Tuesday, April 26, 2016

Today I sat with my old blue van.

I took my usual seat for my quiet time this morning.  Settled in and begin to focus on my breath and pay attention.  I felt the tension in my shoulders.  I noticed the tightness in my jaw.  I heard the voice of my mindfulness teacher saying at I needed to just notice things and not try to change anything.  Simply notice and sit with what comes up.

So I tried to just breathe and I noticed my irritation at all the aches and tension. I felt the frustration manifest in my temples and the center of my chest.  I took another deep breath and felt the frustration and tension again. And then I took another breath and tried to "firmly but gently" redirect my thoughts back to my breath.

Easier said than done.

I have a lot going on right now.  I'm gearing up for my move to Texas in June.  I'm dealing with the emotions of knowing my two big kids are choosing to stay here in Philly.  My son will be a senior this fall and wants to finish at the school he started at this year.  And my middle daughter will be starting high school and says she doesn't want to move away from her friends. I understand their choices, but it doesn't make it any easier.

I've started packing and yesterday finally booked the moving company, which helps a little.

The next item on my to-do list is to sell my old blue van.

And this task is what haunted my quiet time this morning.

I would breathe and focus on that breath and then immediately feel the weight of my van come crashing down on my chest.

I hate the idea of trying to sell an 11 year old vehicle!

She's been a good car.  I've had her since 2007.  I got her in California.  She's been up and down the Pacific Coast Highway, to Texas, to Kansas, to Philly, back Texas a few more times, to D.C., to Michigan twice, and upstate New York multiple times.

She has complained very little with all this travel and all in all been a wonderfully dependable car.  However she does show signs of her age.  Some of her passenger side sliding door is a slightly different color thanks to a crappy repair job from a dent she received in a parking lot years ago.  And her passenger side mirror looks wonderfully sexy being held together with electric tape.  Her sliding door power locks have lost their power, and her clicker quit clicking.  And to top it all off, her rear bumper is dented and peeling.  She is sturdy and dependable, but not the sexiest vehicle around.  And being sky blue doesn't seem to help either.
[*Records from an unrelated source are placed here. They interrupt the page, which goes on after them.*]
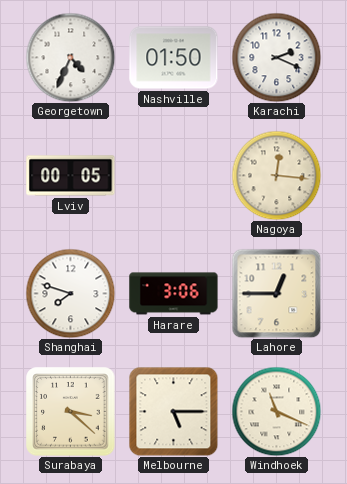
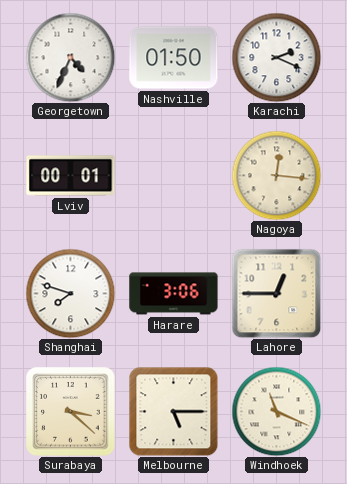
Lviv: 00:05 -> 00:01
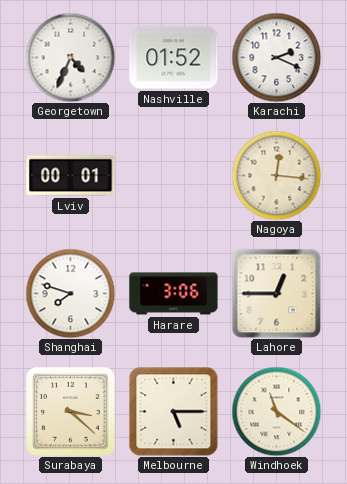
Nashville: 01:50 -> 01:52
Windhoek: 11:19 -> 11:21
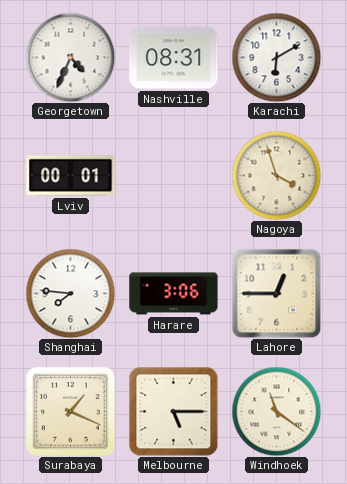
Nashville: 01:52 -> 08:31
Karachi: 2:19 -> 6:10
Nagoya: 12:16 -> 3:57
Shanghai: 7:48 -> 7:46
Surabaya: 3:22 -> 1:19
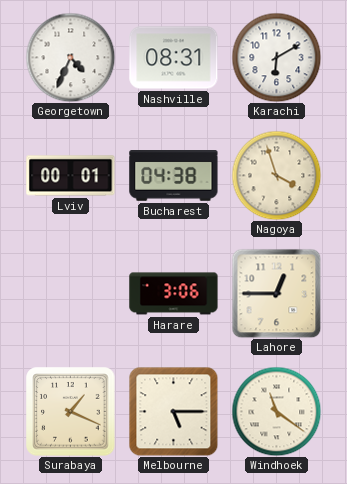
Bucharest: none -> 04:38
Shanghai: 7:46 -> none
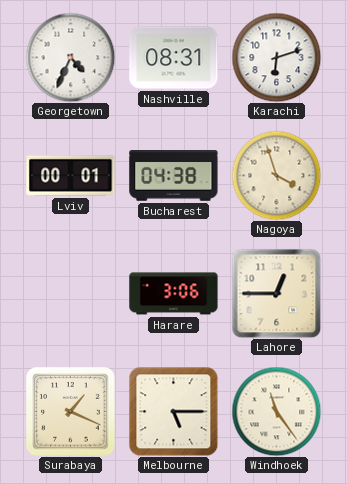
Karachi: 6:10 -> 6:12
Windhoek: 11:21 -> 11:24
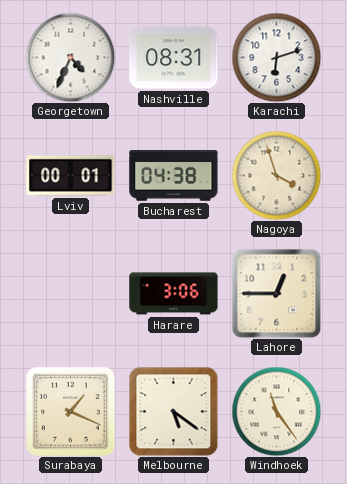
Melbourne: 5:15 -> 5:21
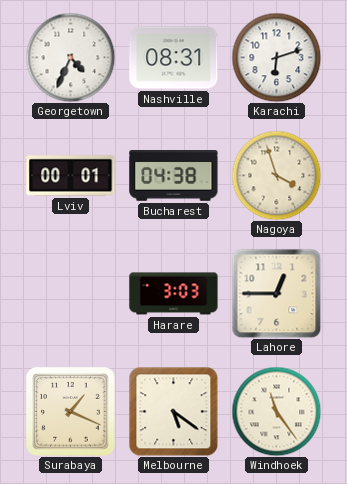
Harare: 3:06 -> 3:03
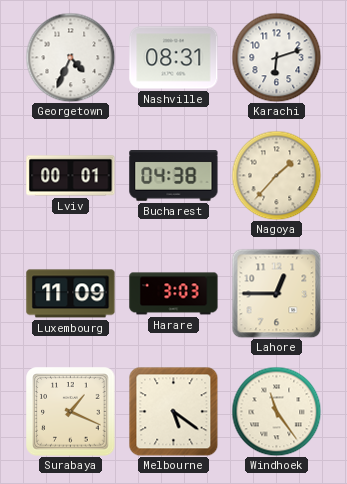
Nagoya: 3:57 -> 1:37
Luxembourg: none -> 11:09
As I wrote that last paragraph I felt a smile pop up on my face.  I chuckled because I suddenly saw a wonderful resemblance between her and me!  I'm also not as young as I used to be and the last few years have certainly left a few dents and scratches that I'm struggling to deal with.  I just read back through that last paragraph and the "sturdy and dependable" sentence literally made me laugh out loud!

So I sat with my van and now I'm writing about her and I feel lighter.

I need to find her a good home and I'm still a little stressed about that, but I feel better.

My meditation was challenging because my mind was heavy, but I sat with it.

Today I sat with my old blue van.  She made me smile.  Hopefully soon she'll put a smile on someone else's face too.